More useful is the stiff gauge paper used for making posters and high-density polythene bags, she says. "Such polythene paper is common as a filler material in the packaging boxes of glassware," she says. There have been many interesting moments in her trade when this mother of two raised eyebrows by rushing to rescue burning waste paper from compost heaps.

"People actually burn money when they torch polythene bags, old newspapers and calendars," she says. And once as she walked along a street with her husband, Humphrey Wainaina, someone threw a bundle of high-density polyphone bags into a dustbin. "I rushed for the windfall and my husband quickly melted away, fearing to be associated with my scavenging habits," she says.

After collecting her polythene papers, Wainaina washes and sorts them according to their colour theme. "The next step is to cut them into long cords for weaving," she says.
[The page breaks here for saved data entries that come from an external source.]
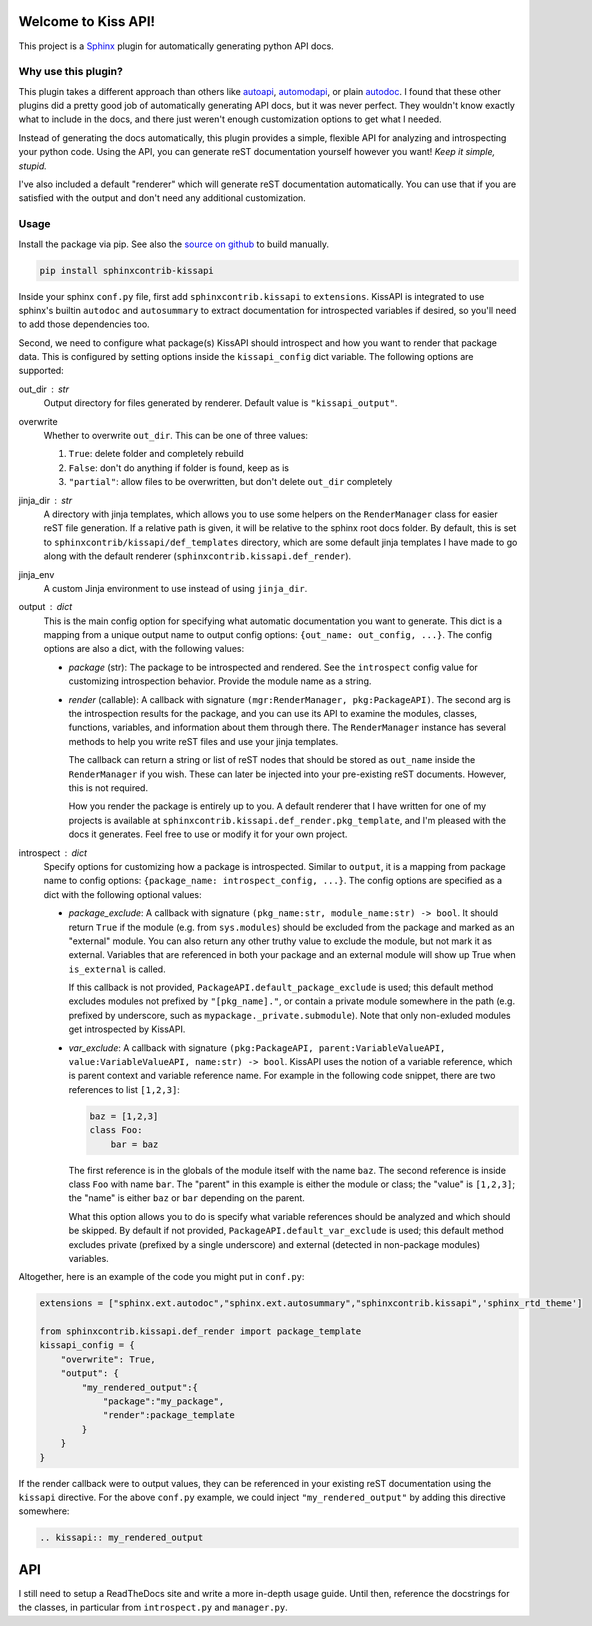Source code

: Welcome to Kiss API!
====================

This project is a `Sphinx <https://www.sphinx-doc.org/>`_ plugin for automatically generating python API docs.

Why use this plugin?
--------------------
This plugin takes a different approach than others like `autoapi <https://sphinx-autoapi.readthedocs.io>`_,
`automodapi <https://sphinx-automodapi.readthedocs.io>`_, or plain
`autodoc <https://www.sphinx-doc.org/en/master/usage/extensions/autodoc.html>`_. I found that these other plugins
did a pretty good job of automatically generating API docs, but it was never perfect. They wouldn't know exactly what
to include in the docs, and there just weren't enough customization options to get what I needed.

Instead of generating the docs automatically, this plugin provides a simple, flexible API for analyzing and introspecting
your python code. Using the API, you can generate reST documentation yourself however you want! *Keep it simple, stupid.*

I've also included a default "renderer" which will generate reST documentation automatically. You can use that if
you are satisfied with the output and don't need any additional customization.

Usage
-----
Install the package via pip. See also the `source on github <https://github.com/Azmisov/sphinxcontrib-kissapi>`_ to build
manually.

.. code-block:: bash

    pip install sphinxcontrib-kissapi

Inside your sphinx ``conf.py`` file, first add ``sphinxcontrib.kissapi`` to ``extensions``. KissAPI is integrated to use
sphinx's builtin ``autodoc`` and ``autosummary`` to extract documentation for introspected variables if desired, so you'll
need to add those dependencies too.

Second, we need to configure what package(s) KissAPI should introspect and how you want to render that package data.
This is configured by setting options inside the ``kissapi_config`` dict variable. The following options are supported:

out_dir : str
    Output directory for files generated by renderer. Default value is ``"kissapi_output"``.
overwrite
    Whether to overwrite ``out_dir``. This can be one of three values:

    1. ``True``: delete folder and completely rebuild
    2. ``False``: don't do anything if folder is found, keep as is
    3. ``"partial"``: allow files to be overwritten, but don't delete ``out_dir`` completely
jinja_dir : str
    A directory with jinja templates, which allows you to use some helpers on the ``RenderManager`` class for easier reST
    file generation. If a relative path is given, it will be relative to the sphinx root docs folder. By default, this is
    set to ``sphinxcontrib/kissapi/def_templates`` directory, which are some default jinja templates I have made to go
    along with the default renderer (``sphinxcontrib.kissapi.def_render``).
jinja_env
    A custom Jinja environment to use instead of using ``jinja_dir``.
output : dict
    This is the main config option for specifying what automatic documentation you want to generate. This dict is a mapping
    from a unique output name to output config options: ``{out_name: out_config, ...}``. The config options are also a
    dict, with the following values:

    - *package* (str): The package to be introspected and rendered. See the ``introspect`` config value for customizing
      introspection behavior. Provide the module name as a string.
    - *render* (callable): A callback with signature ``(mgr:RenderManager, pkg:PackageAPI)``. The second arg is the introspection
      results for the package, and you can use its API to examine the modules, classes, functions, variables, and
      information about them through there. The ``RenderManager`` instance has several methods to help you write reST
      files and use your jinja templates.

      The callback can return a string or list of reST nodes that should be stored as ``out_name`` inside the ``RenderManager``
      if you wish. These can later be injected into your pre-existing reST documents. However, this is not required.

      How you render the package is entirely up to you. A default renderer that I have written for one of my projects
      is available at ``sphinxcontrib.kissapi.def_render.pkg_template``, and I'm pleased with the docs it generates. Feel
      free to use or modify it for your own project.
introspect : dict
    Specify options for customizing how a package is introspected. Similar to ``output``, it is a mapping from package
    name to config options: ``{package_name: introspect_config, ...}``. The config options are specified as a dict with
    the following optional values:

    - *package_exclude*: A callback with signature ``(pkg_name:str, module_name:str) -> bool``. It should
      return ``True`` if the module (e.g. from ``sys.modules``) should be excluded from the package and marked as
      an "external" module. You can also return any other truthy value to exclude the module, but not mark it as external.
      Variables that are referenced in both your package and an external module will show up True when ``is_external`` is called.

      If this callback is not provided, ``PackageAPI.default_package_exclude`` is used; this default method excludes modules
      not prefixed by ``"[pkg_name]."``, or contain a private module somewhere in the path (e.g. prefixed by underscore,
      such as ``mypackage._private.submodule``). Note that only non-exluded modules get introspected by KissAPI.

    - *var_exclude*: A callback with signature ``(pkg:PackageAPI, parent:VariableValueAPI, value:VariableValueAPI, name:str) -> bool``.
      KissAPI uses the notion of a variable reference, which is parent context and variable reference name. For example
      in the following code snippet, there are two references to list ``[1,2,3]``:

      .. code-block:: python

        baz = [1,2,3]
        class Foo:
            bar = baz

      The first reference is in the globals of the module itself with the name ``baz``. The second reference is inside
      class ``Foo`` with name ``bar``. The "parent" in this example is either the module or class; the "value" is ``[1,2,3]``;
      the "name" is either ``baz`` or ``bar`` depending on the parent.

      What this option allows you to do is specify what variable references should be analyzed and which should be skipped.
      By default if not provided, ``PackageAPI.default_var_exclude`` is used; this default method excludes private (prefixed by
      a single underscore) and external (detected in non-package modules) variables.

Altogether, here is an example of the code you might put in ``conf.py``:

.. code-block:: python

    extensions = ["sphinx.ext.autodoc","sphinx.ext.autosummary","sphinxcontrib.kissapi",'sphinx_rtd_theme']

    from sphinxcontrib.kissapi.def_render import package_template
    kissapi_config = {
        "overwrite": True,
        "output": {
            "my_rendered_output":{
                "package":"my_package",
                "render":package_template
            }
        }
    }

If the render callback were to output values, they can be referenced in your existing reST documentation using the
``kissapi`` directive. For the above ``conf.py`` example, we could inject ``"my_rendered_output"`` by adding this
directive somewhere:

.. code-block:: rest

    .. kissapi:: my_rendered_output

API
===
I still need to setup a ReadTheDocs site and write a more in-depth usage guide. Until then, reference the docstrings
for the classes, in particular from ``introspect.py`` and ``manager.py``.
She often combines strips with bright colours to weave flashy bags and softer hues for more subdued colour tones. "When a bag is finished, it would take you a very close look to discern that it is not a commercially produced one but made from polythene cords," she says.

She displays her finished products at her workshop, from where local and foreign clients come to buy. The bags retail from Sh400 to Sh500 depending on size. "I also make fast-moving clutch purses from recycled newspapers," she says. She adds that she can weave one bag per day but larger ones take up to three days.

"When demand is high I often employe extra hands to help me, she says. Wainaina has tried her hand in many things. "I once worked with a paint selling company before running a hotel, a shop and a tailoring business in Gilgil, she says.

"But my turning point came in 2004 when I attended a one day paperwork seminar at Kongoni in Naivasha," she says. A mzungu visitor took the participants through various skills in making things out of paper, she says.

Financial strides

And as often happens in entrepreneurship, Wainaina did not think much of the business potential of her new skills until a year later. She bumped into a lady who had participated in the same seminar. She said she had just sold a few necklaces made of paperwork for Sh6,000," she says .

She probed her further and realised that she had made great financial strides with the paper work skills. "Ignorance of the potential of one’s trade skills is a bad thing," she says. "I made a few necklaces and gave them to a curio shop operator to display and they all sold out."

She has since learnt her lessons and gone full throttle into making bags and necklaces from recycled paper and has never looked back since. "I am now able to meet my family’s domestic budget from this job," she says. But while Mrs Wainaina can make bags, earrings and kiondo from recycled materials, her mainstay are necklaces.

And these start from the requisite "beads" made from waste paper. As with bags, she strips down paper into long stands and which she rolls into cylinders that are conical in the middle with a string running through them. "I apply a finishing of a clear varnish to stiffen the ‘beads’ and make them waterproof," she says.

Wainaina then assembles the beads into a chain and puts a commercially made stopper bead where the necklace can be opened and closed. "In this trade, creativity is everything.

It comes in handy when sorting out the beads in colours that can combine with a wide range of women’s clothes," she says. She sells the necklaces from Sh50 to Sh400 depending on size.

And moving with the times, she is also assembling shorter chains for wearing around the legs and also multipurpose necklaces that can double up as bangles when tied around the wrists. Wainaina complains that local buyers often bargain hard whereas foreigners pay handsomely for the effort and art that they see in her products.